Ordinary people are caught in the crossfire. Displaced from FATA, they are scattered all across Khyber Pakhtunkhwa.

According to the World Health Organisation, 10 percent of Pakistanis suffer from psychological problems. Pakistan has 300 psychiatrists, one for every 80,000 adults.

Violence-prone areas don’t have psychiatrists and few affected people are able to travel to Peshawar, capital of Khyber Pakhtunkhwa province.

Ajmal Shah is a 10-year-old resident of Khyber Agency from where, according to the National Disaster Management Authority, 73,562 families have been displaced in the past two years. The boy recounts the sight of his elder brother being killed by a toy bomb three years ago.
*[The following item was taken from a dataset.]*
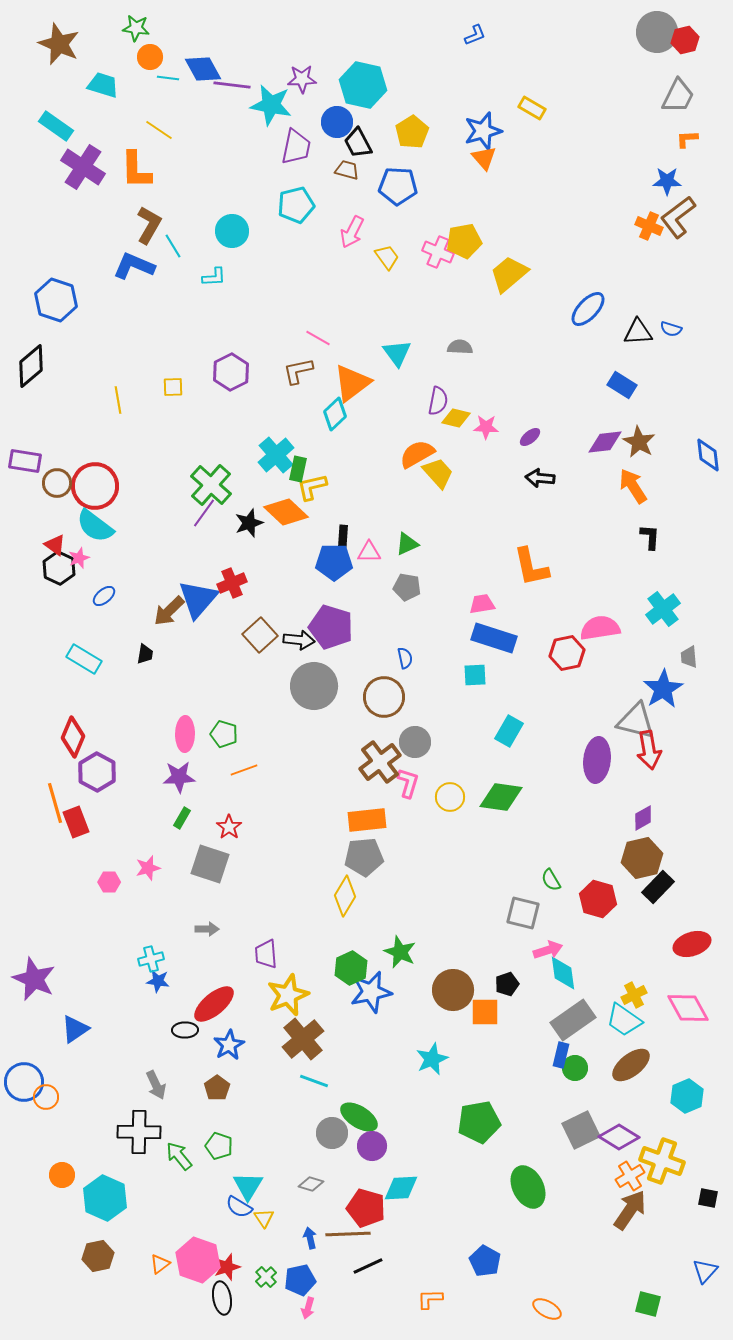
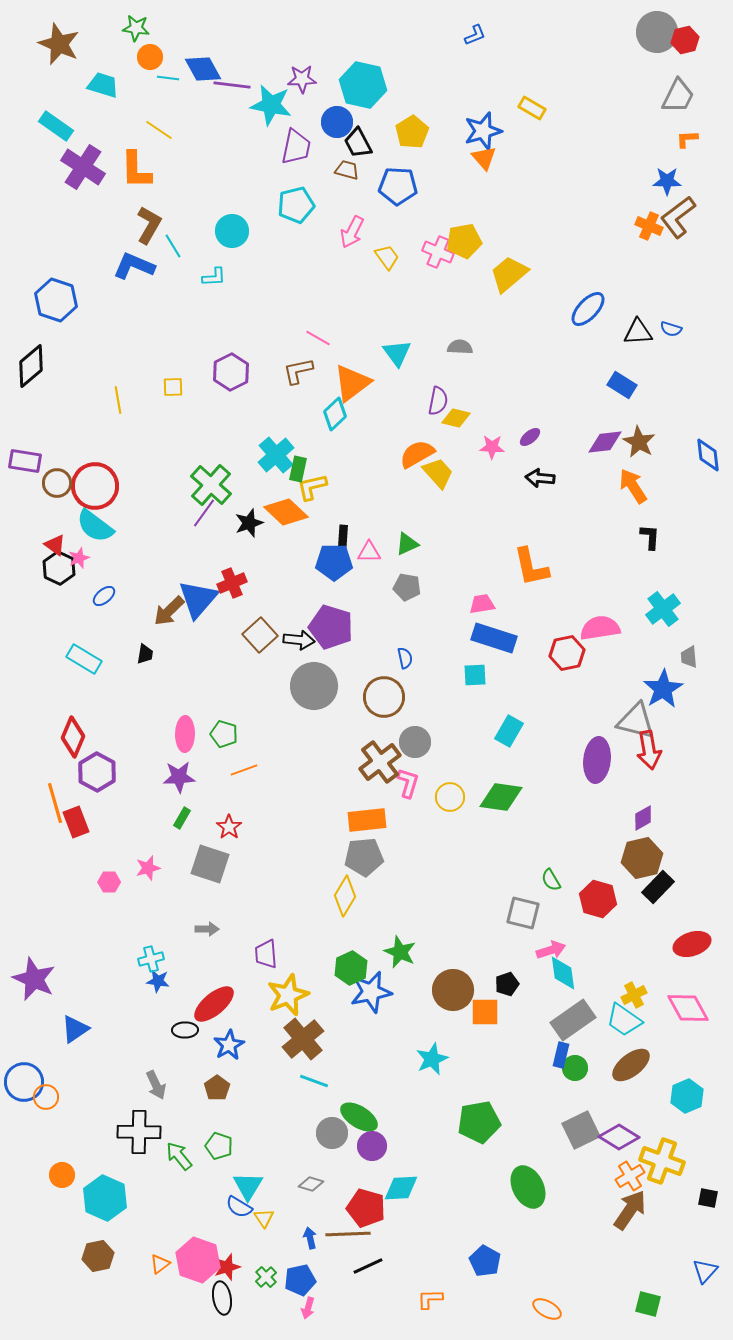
pink star at (486, 427): moved 6 px right, 20 px down
pink arrow at (548, 950): moved 3 px right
“He picked up a plastic toy horse from the sand and was looking at it when it blew up. I saw his flesh floating in the air. I cannot forget it,” says Shah.

According to the Khyber Pakhtunkhwa health department, 82,345 patients were treated at government hospitals in 2013, and nearly 60,000 of them came from FATA to seek treatment for psychological ailments.

“The female-male ratio among affected people is 2:1. Women are more prone to post traumatic stress disorder than men as women stay inside their homes due to social taboos while men can go out for entertainment,” Dr Murtaza Ali from Mohmand Agency in FATA told IPS.

The majority of displaced people have psychological problems, he says. Extreme poverty has hit them hard.

Dr Syed Muhammad Sultan, head of the psychiatry ward at Khyber Teaching Hospital, says the patients require counselling and psychotherapy. Rehabilitation and occupational therapy after treatment is also important to prevent a relapse, he says.

“The use of psychotropic drugs has shot up in FATA. More people are falling victim to mental disorders due to which they use tranquillisers, sedatives and anti-depressants,” he says.

Many in the conflict zone complain of sleeplessness. “Most fear a grim future. They are gripped by anxiety which affects their health.” The situation can only become worse as no end to the conflict is in sight, he says.